À Moncton, l’Acadie est une fête ouverte à tous

Mercredi, l’idée d’une Acadie «inclusive» n’avait rien du slogan à Moncton. Francophones, anglophones, Acadiens de toujours et Acadiens d’adoption ont fêté main dans la main.

C’est sur un pas de danse que les Acadiens de Moncton ont célébré leur fête nationale. Sur les coups de 18h, la foule massée devant le Centre culturel Aberdeen s’est lancée dans un joyeux brouhaha.

Mené par un quatuor de percussionnistes et des dizaines de danseurs, le cortège bariolé a ensuite défilé dans les rues de Moncton.

Les marcheurs ont continué leur parcours en musique le long de la rue Main, acclamés par les habitants, avant de s’échouer au bord de la rivière Petitcodiac où le grand spectacle du Festival Acadie Rock les attendait.

Le groupe Vishtèn et leurs airs virevoltants ont lancé la soirée en beauté. Julie Aubé​, Daniel Bélanger​, Sweet Crude​ et La Dame Blanche​ ont également partagé la scène.

René Légère avait ouvert les bras à toute la communauté en cette journée chère aux Acadiens. Sur Facebook, le producteur d’Acadie Rock a appelé les anglophones à se joindre à la fête. «Partagez cette invitation à vos ami.e.s anglophones et des autres communautés culturelles de Moncton. Acadie Rock est inclusif.»

M. Légère croit qu’il est essentiel d’ouvrir la porte cette manière. «On vit ensemble les 365 jours de l’année, on a tout intérêt à faire des choses ensemble et à sensibiliser la communauté anglophone à notre culture», souffle-t-il.

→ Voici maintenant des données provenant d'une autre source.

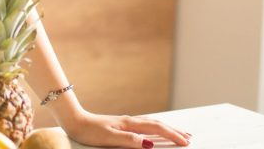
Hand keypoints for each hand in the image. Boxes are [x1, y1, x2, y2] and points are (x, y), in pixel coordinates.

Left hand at [62, 110, 191, 147]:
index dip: (172, 135)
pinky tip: (154, 130)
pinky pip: (144, 125)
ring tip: (177, 132)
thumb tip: (150, 143)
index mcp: (130, 124)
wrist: (75, 121)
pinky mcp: (121, 125)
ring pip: (152, 123)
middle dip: (174, 131)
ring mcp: (126, 122)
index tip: (186, 142)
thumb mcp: (109, 138)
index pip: (157, 129)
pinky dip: (155, 128)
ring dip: (166, 128)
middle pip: (158, 124)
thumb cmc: (89, 131)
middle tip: (188, 138)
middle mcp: (130, 121)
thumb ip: (129, 140)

«À Acadie Rock, on a fait le choix d’ajouter à notre programmation des artistes anglophones pour amener certaines personnes qui ne parlent pas forcément français à venir écouter des artistes acadiens. On a de plus en plus d’anglophones qui viennent assister à nos spectacles. Ça s’inscrit dans une volonté de mieux vivre ensemble, de mieux se comprendre et de partager nos cultures respectives.»

Cette démarche séduit Erika Cantu, qui a quitté le Brésil en 2012. «C’est un très beau message, dit-elle. Je vois des gens de différentes cultures ici, des moments comme ça, ça aide à inclure tout le monde. On sent que, même si on ne vient pas d’ici, on est accepté.»

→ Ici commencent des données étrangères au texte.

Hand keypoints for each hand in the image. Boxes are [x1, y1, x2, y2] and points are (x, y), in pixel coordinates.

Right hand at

Après six ans passés au Nouveau-Brunswick, Erika Cantu se sent un peu Acadienne. Elle participe chaque année aux festivités. «Les Acadiens c’est comme les Brésiliens, dès qu’il y a de la musique et de la nourriture on fait la fête!»

Un peu plus loin, Souley Camara observe d’un air amusé un groupe de jeunes frapper dans leurs casseroles. Le jeune homme originaire du Bénin a été adopté par un Acadien et s’est installé dans la région plus tôt cette année.

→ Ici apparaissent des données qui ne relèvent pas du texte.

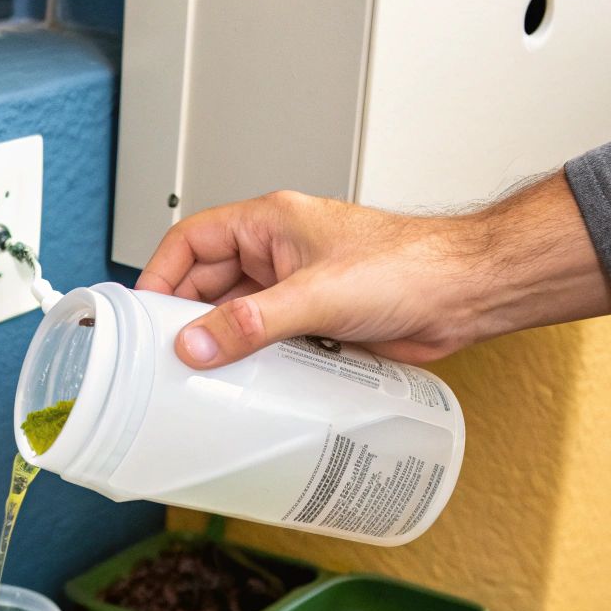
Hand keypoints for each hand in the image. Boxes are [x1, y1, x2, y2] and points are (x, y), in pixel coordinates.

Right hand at [137, 173, 610, 368]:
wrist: (467, 294)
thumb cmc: (410, 266)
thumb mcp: (316, 294)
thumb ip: (251, 323)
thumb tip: (194, 345)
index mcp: (269, 224)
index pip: (191, 241)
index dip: (160, 276)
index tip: (143, 318)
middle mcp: (278, 253)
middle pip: (207, 284)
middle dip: (187, 319)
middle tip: (167, 358)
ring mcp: (296, 288)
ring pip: (236, 317)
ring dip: (222, 344)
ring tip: (201, 377)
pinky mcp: (316, 322)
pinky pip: (267, 341)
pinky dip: (252, 362)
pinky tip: (245, 386)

«C’est la meilleure façon de réunir les gens, lâche-t-il. On voit que les Acadiens sont unis et qu’ils aiment tout le monde. Je suis fier d’être parmi eux!»

Roger Landry, qui a grandi à Memramcook, est émerveillé par l’effervescence qui règne au centre-ville.

«À Moncton ça n’a pas toujours été ainsi, mais aujourd’hui tout se passe bien. C’est plus accepté, on a pris notre place. Nos ancêtres ont combattu pour que les Acadiens gardent leur langue, pour moi c’est important d’être ici», explique-t-il tout en agitant sur drapeau.

Roger Landry se ravit que plusieurs personnes ne parlant pas le français aient rejoint le rassemblement. «Je trouve ça bien, le 15 août c’est une fête, ce n’est pas exclusif. Les anglophones vont voir qu’on n’est pas méchants!»